Иногда в литературоведении утверждается, что Николай (да и непосредственно занимающийся поэтом Бенкендорф) неспособны были оценить поэта, видели в нем лишь мелкого чиновника. Нет. Знали, понимали, ценили – все, разумеется, по-своему. Понимали, что поэт мог серьезно влиять (и влиял) на умы граждан России (вспомним лишь о роли пушкинских стихов в декабристском движении).
Именно поняв это, Николай резко изменил судьбу поэта, не только вызволил из глуши Михайловских лесов и назвал его «умнейшим в России человеком», но и привлек его непосредственно к государственным делам. Молодой царь заказал ему написание Записки «О народном воспитании», то есть, по нынешним понятиям, привлек его в свои (своего рода) советники. Пушкин с оптимизмом и благодарностью (последнее по-человечески вполне объяснимо) воспринял эти знаки монаршьего внимания. Вспомним хотя бы его «Стансы», в которых автор сравнивает царя с Петром I. Есть и другие свидетельства этому.
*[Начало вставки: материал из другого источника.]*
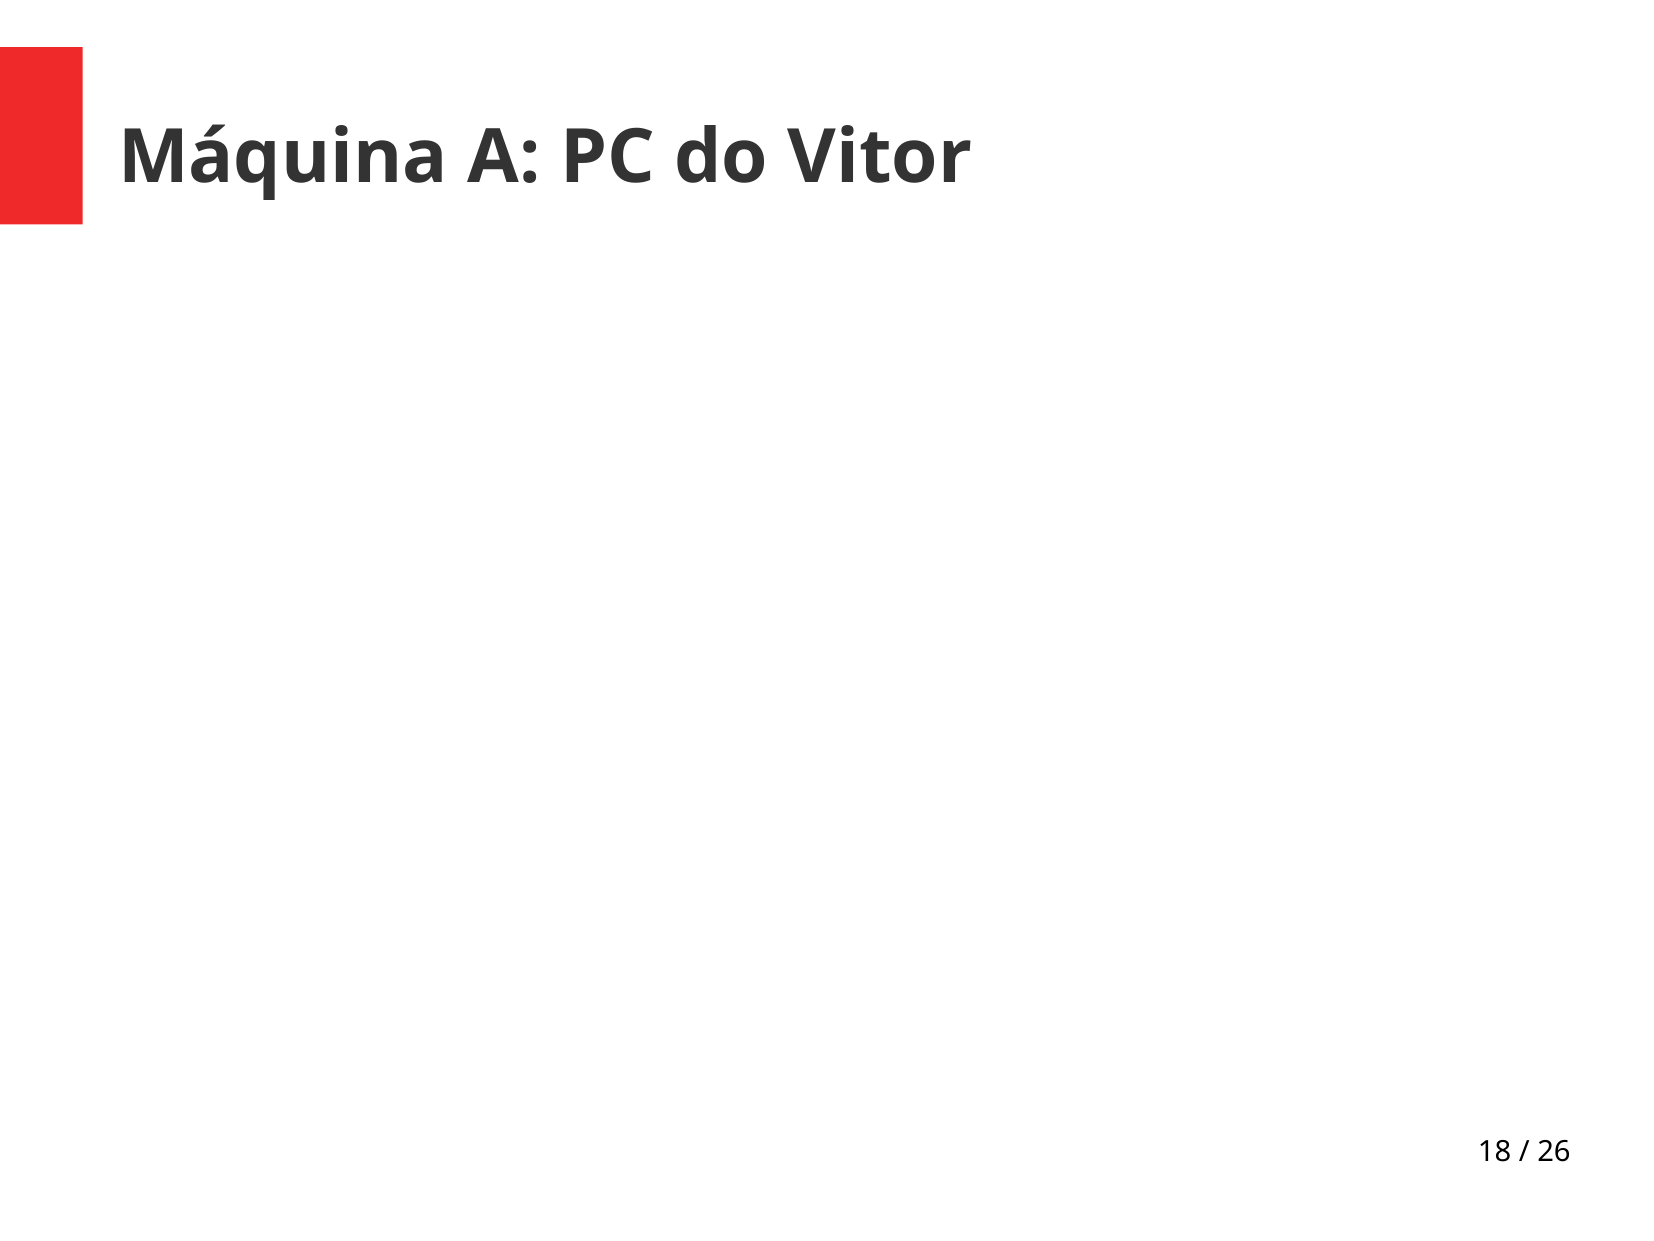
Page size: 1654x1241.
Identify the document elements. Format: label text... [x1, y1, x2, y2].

title Máquina A: PC do Vitor [118, 49, 1571, 257]
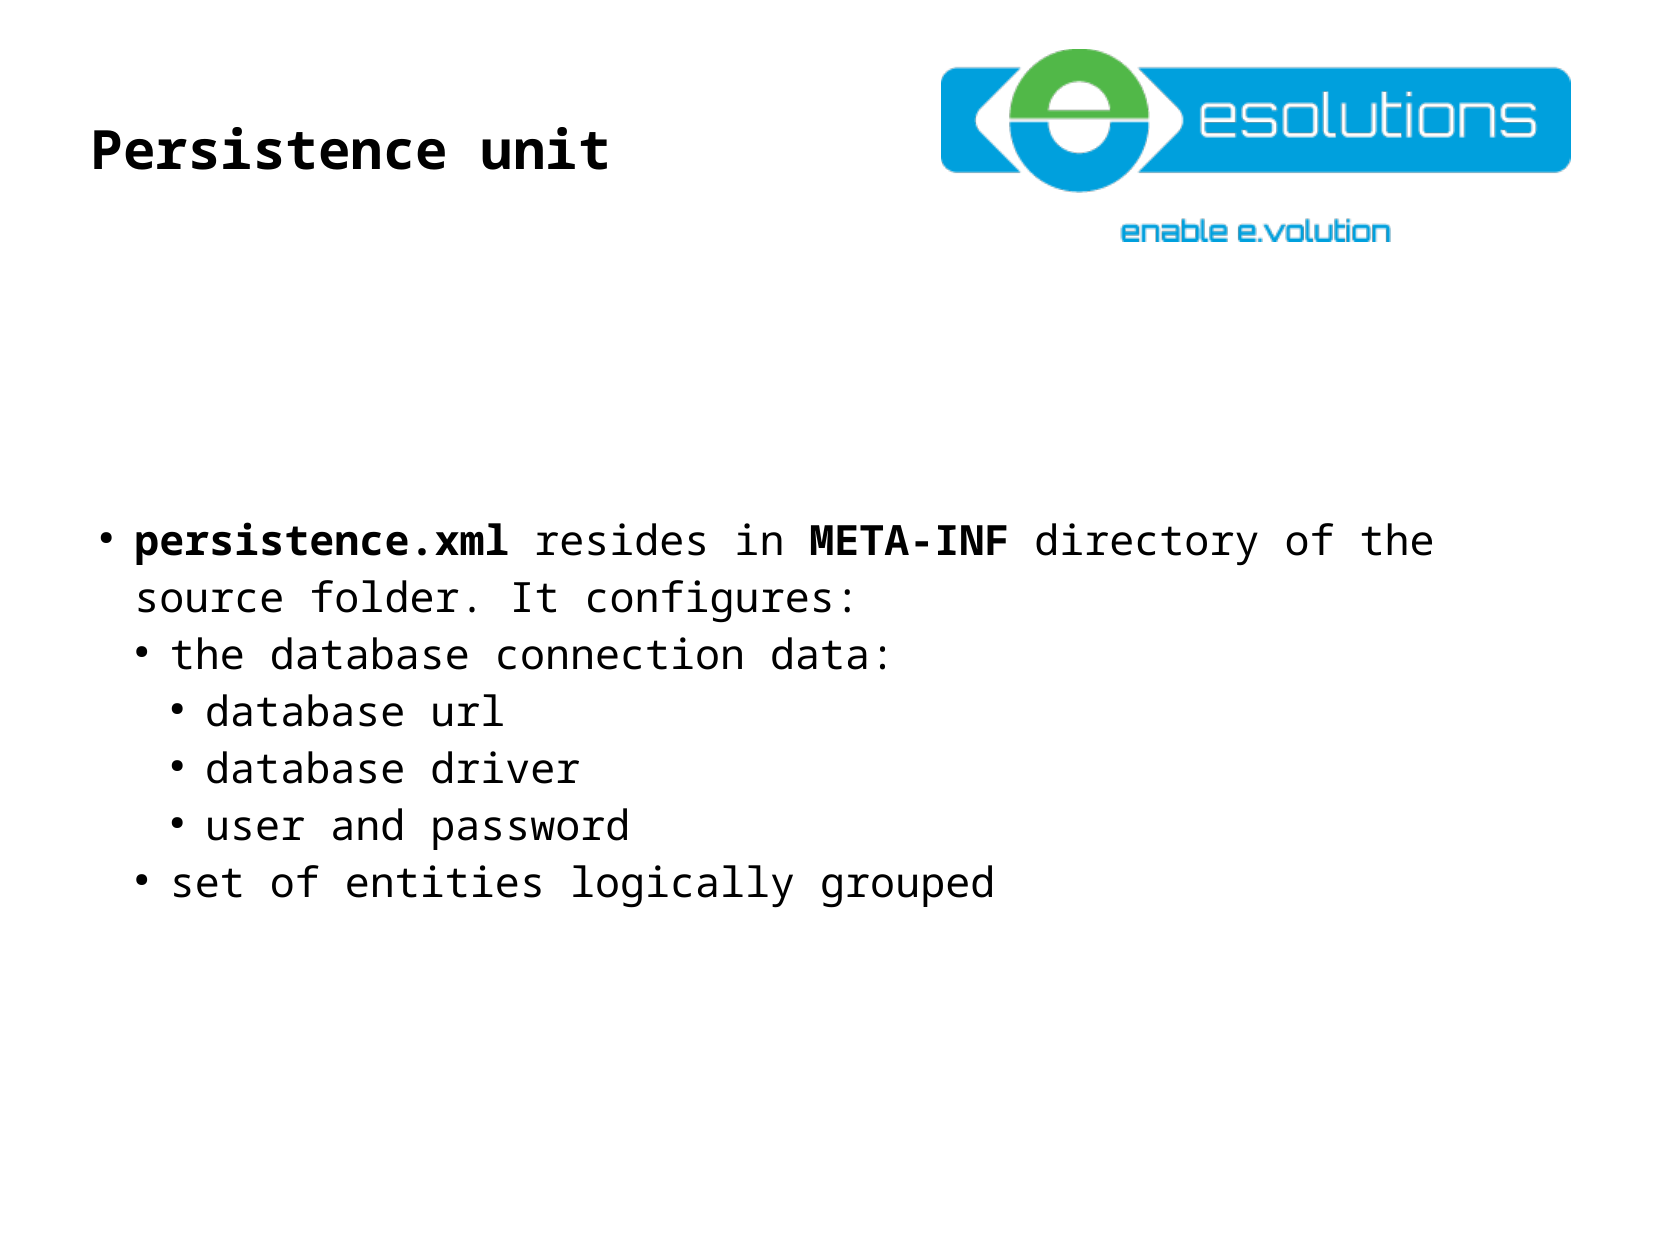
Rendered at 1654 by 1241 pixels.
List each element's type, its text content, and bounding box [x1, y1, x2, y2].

picture [1323, 92, 1335, 137]
picture [1419, 103, 1454, 137]
picture [941, 49, 1571, 242]
picture [1201, 103, 1236, 137]
picture [1376, 228, 1386, 242]
picture [1341, 103, 1377, 137]
picture [1501, 103, 1537, 137]
picture [1242, 228, 1252, 232]
picture [1356, 228, 1367, 238]
text_box persistence.xml resides in META-INF directory of the source folder. It configures: the database connection data: database url database driver user and password set of entities logically grouped [98, 293, 1588, 1185]
picture [1213, 228, 1224, 232]
picture [1382, 92, 1401, 137]
picture [1460, 103, 1495, 137]
picture [1406, 103, 1412, 137]
picture [1283, 103, 1318, 137]
picture [1146, 228, 1155, 242]
picture [1126, 228, 1136, 232]
title Persistence unit [90, 56, 915, 240]
picture [1185, 228, 1195, 238]
picture [1242, 103, 1277, 137]
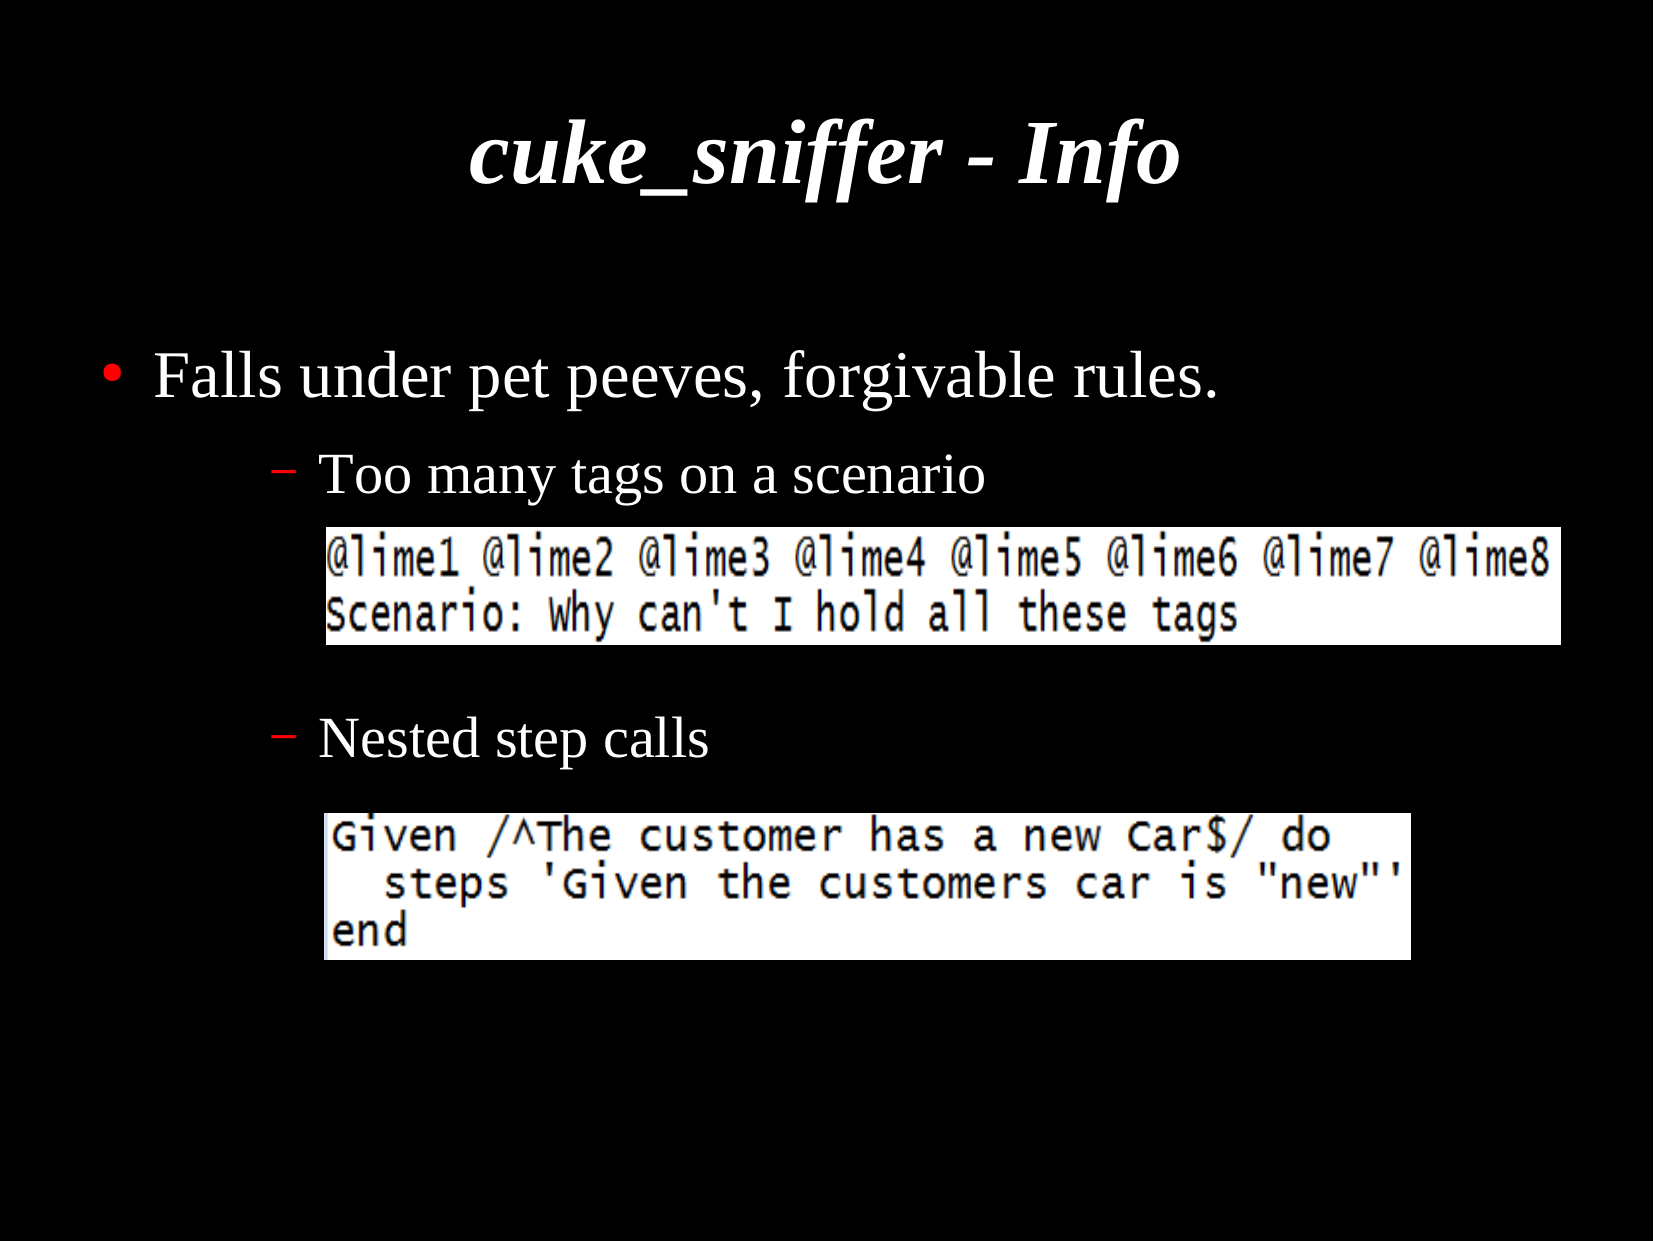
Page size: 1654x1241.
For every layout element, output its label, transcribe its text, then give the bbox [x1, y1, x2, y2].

title cuke_sniffer - Info [82, 49, 1571, 257]
list Falls under pet peeves, forgivable rules. Too many tags on a scenario Nested step calls [82, 337, 1571, 1052]
picture [326, 527, 1561, 646]
picture [324, 813, 1411, 961]
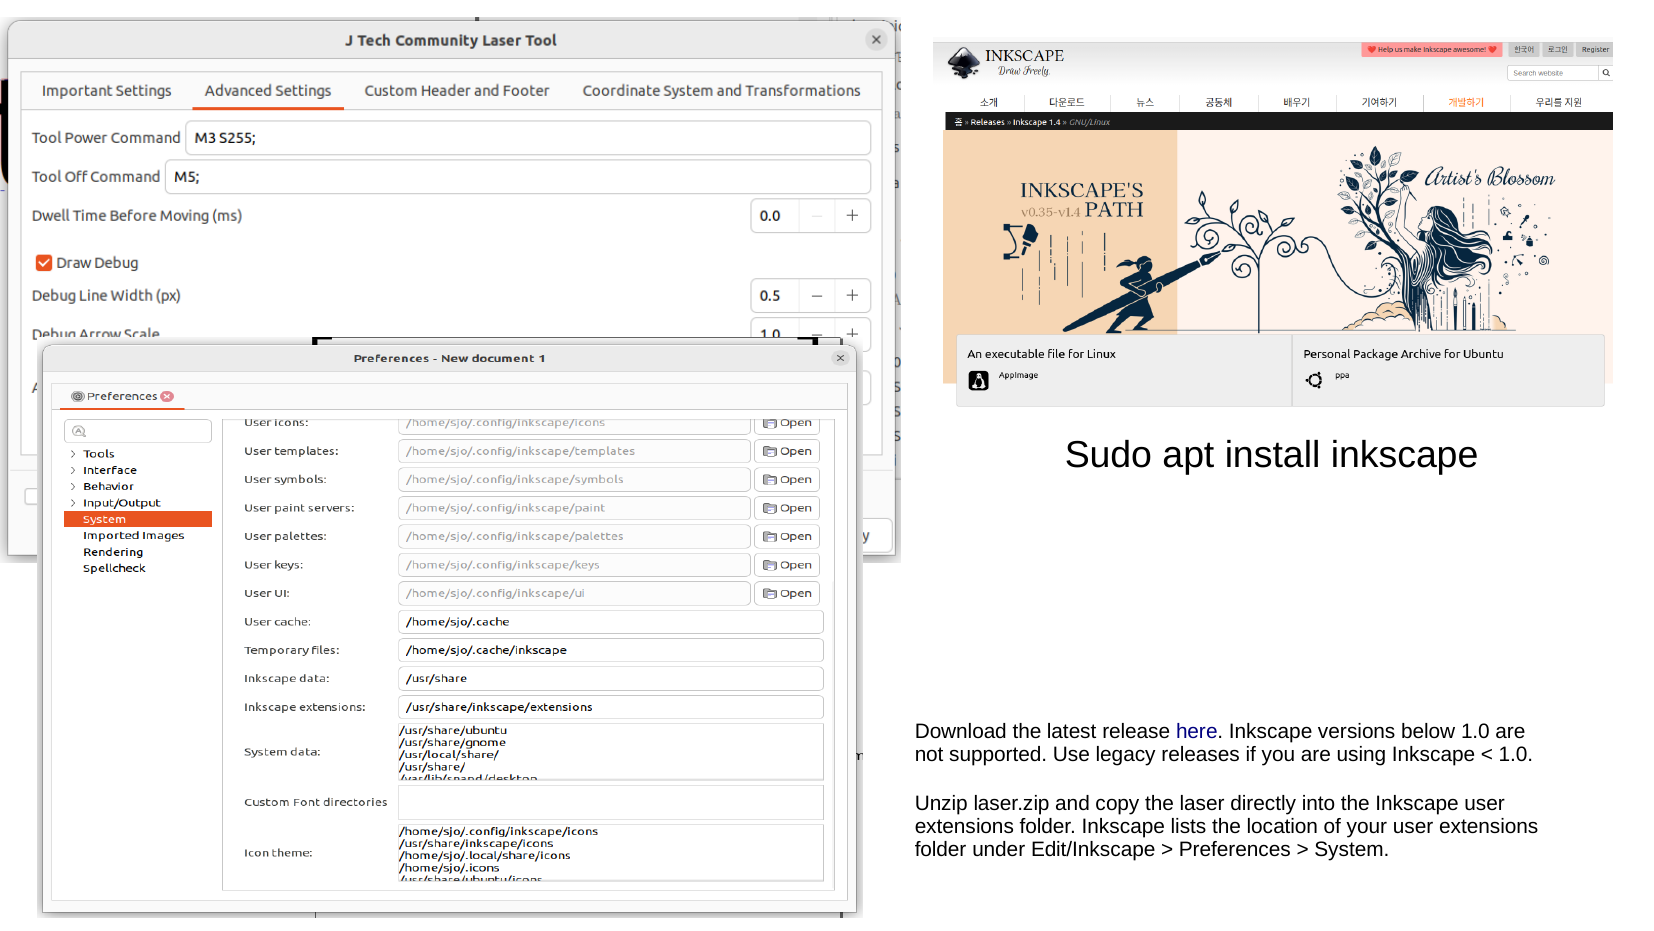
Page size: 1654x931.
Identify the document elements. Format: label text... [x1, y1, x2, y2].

text_box Download the latest release here. Inkscape versions below 1.0 are not supported. Use legacy releases if you are using Inkscape < 1.0. Unzip laser.zip and copy the laser directly into the Inkscape user extensions folder. Inkscape lists the location of your user extensions folder under Edit/Inkscape > Preferences > System. [900, 712, 1570, 917]
picture [933, 37, 1613, 413]
picture [0, 17, 901, 918]
text_box Sudo apt install inkscape [1050, 426, 1494, 526]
Так, в июне 1827 г., как уже отмечалось выше, Бенкендорф докладывал Николаю: «Он (Пушкин. – А. Н.) все-таки порядочный шалопай, но если удастся направить его перо и речи, то это будет выгодно». Так что действительно и знали, и ценили. Надежды, однако, как самого поэта, так и Николая с Бенкендорфом, оказались, как известно, напрасными. Спустя семь лет более или менее тесного общения со своим цензором последний «возвел» поэта в камер-юнкерское звание. По самолюбию поэта был нанесен сильнейший удар (людям государственного масштаба такого чина не даровали), хотя новые придворные обязанности заметно приблизили поэта к «коридорам власти» – и к самому царю, и к его министрам, и к другим сановникам. Что же вынес поэт от общения с ними или хотя бы из близкого за ними наблюдения?